What you are asked to do: Which lines of the listing hold the string "source"? Show each of them.

Data shown:
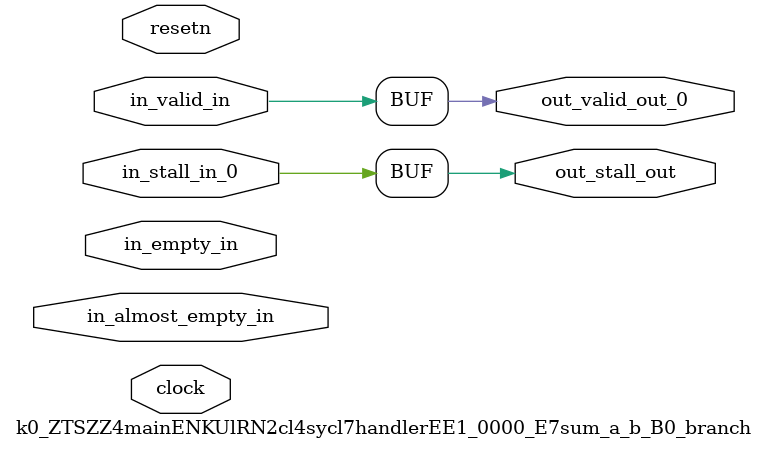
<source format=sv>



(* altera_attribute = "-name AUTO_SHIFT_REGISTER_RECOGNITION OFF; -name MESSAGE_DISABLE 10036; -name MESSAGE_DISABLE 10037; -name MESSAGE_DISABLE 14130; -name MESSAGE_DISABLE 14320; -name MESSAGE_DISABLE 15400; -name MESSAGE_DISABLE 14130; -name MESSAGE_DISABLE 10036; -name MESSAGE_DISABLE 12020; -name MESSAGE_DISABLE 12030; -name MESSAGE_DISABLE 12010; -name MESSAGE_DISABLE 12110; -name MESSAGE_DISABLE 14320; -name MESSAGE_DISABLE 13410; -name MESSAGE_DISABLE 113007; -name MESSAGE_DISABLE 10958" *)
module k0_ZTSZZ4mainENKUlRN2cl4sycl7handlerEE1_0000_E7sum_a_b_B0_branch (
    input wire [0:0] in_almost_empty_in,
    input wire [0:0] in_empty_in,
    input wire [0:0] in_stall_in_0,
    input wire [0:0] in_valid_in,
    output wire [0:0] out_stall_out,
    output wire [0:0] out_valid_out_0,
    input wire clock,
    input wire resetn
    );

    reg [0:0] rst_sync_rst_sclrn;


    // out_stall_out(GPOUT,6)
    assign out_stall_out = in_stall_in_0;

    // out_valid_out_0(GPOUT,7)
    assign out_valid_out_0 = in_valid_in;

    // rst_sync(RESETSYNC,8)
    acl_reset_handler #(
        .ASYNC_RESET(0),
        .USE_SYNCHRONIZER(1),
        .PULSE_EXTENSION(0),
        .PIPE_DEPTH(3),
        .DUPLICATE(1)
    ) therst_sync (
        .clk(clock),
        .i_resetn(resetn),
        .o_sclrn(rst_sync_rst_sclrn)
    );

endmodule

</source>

--

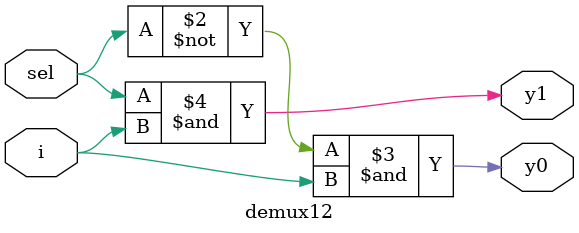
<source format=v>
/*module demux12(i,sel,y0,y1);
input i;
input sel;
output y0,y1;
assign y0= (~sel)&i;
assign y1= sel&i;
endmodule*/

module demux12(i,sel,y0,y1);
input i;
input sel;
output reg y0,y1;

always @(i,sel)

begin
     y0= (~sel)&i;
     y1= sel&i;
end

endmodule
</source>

Written solution:
<source format=sv>
</source>
<source format=v>
</source>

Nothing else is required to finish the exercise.